Вольгаст опустил рукава, застегнул манжеты и воротничок, снял с вешалки пальто, потом вернулся в туалетную комнату, чтобы надеть галстук. Вольгаст слышал, как Пегги просила своего негра проводить ее домой. Он вынул из кармана записную книжку, нашел телефон Генри Джексона и позвонил ему. Не вдаваясь в подробности, Вольгаст просто спросил, где живет Пегги. В ресторане компаньон Вольгаста Дойль играл в карты с Тони Харманом из парикмахерской напротив. Тут же сидела англичанка Энни, приятельница Тони, белокурая, хорошенькая девушка со скверными зубами, и злилась, как всегда, когда ее дружок проигрывал.
— Вы здесь присмотрите, ладно, Дерль? — сказал Вольгаст.
— Э! Э! Куда это вы таким франтом? — возмутился Дойль.
Но Вольгаст не ответил; он вышел из ресторана и стал медленно подниматься в гору, держа путь на Крессент-стрит. Он шел неторопливо и торжественно, с необычайно гордым видом, неуклюжий, грузный человек в дурно сидящей на нем одежде.
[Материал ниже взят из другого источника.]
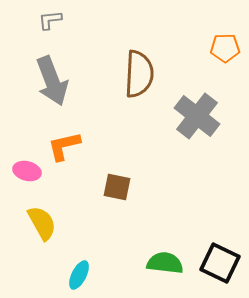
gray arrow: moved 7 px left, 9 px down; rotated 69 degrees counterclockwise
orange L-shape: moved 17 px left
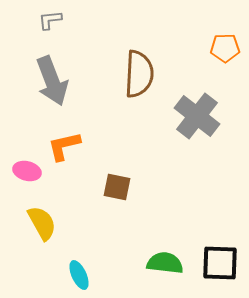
black square: rotated 24 degrees counterclockwise
cyan ellipse: rotated 52 degrees counterclockwise
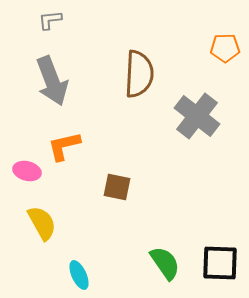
green semicircle: rotated 48 degrees clockwise
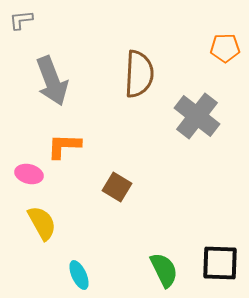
gray L-shape: moved 29 px left
orange L-shape: rotated 15 degrees clockwise
pink ellipse: moved 2 px right, 3 px down
brown square: rotated 20 degrees clockwise
green semicircle: moved 1 px left, 7 px down; rotated 9 degrees clockwise
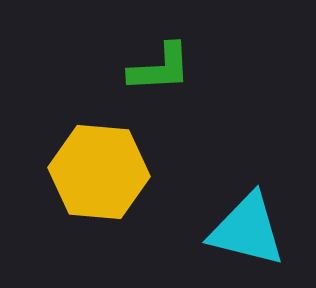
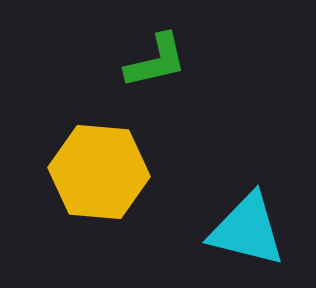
green L-shape: moved 4 px left, 7 px up; rotated 10 degrees counterclockwise
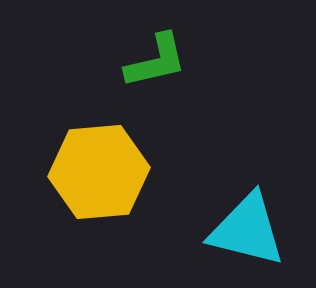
yellow hexagon: rotated 10 degrees counterclockwise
Медленно и широко шагая, Вольгаст твердил себе: «Я же просто хочу, чтобы все оставалось так, как есть. Что это, так уж много? Я имею право». Он был в смятении.
Сворачивая на Крессент-стрит, он вспомнил детство и белую лошадь, которую он так любил, когда был мальчиком. Он начал было подниматься по лестнице, ведущей к парадному входу, но тут же вспомнил: Джексон предупреждал, что войти нужно в нижнюю дверь. Вольгаст прошел через прихожую и постучал в комнату Пегги.
Дверь открыл Макэлпин. Сидя за бюро, он делал записи в своем широком и топком блокноте и пошел на стук, как был, без пиджака.
— О! — сказал он, пораженный появлением кабатчика.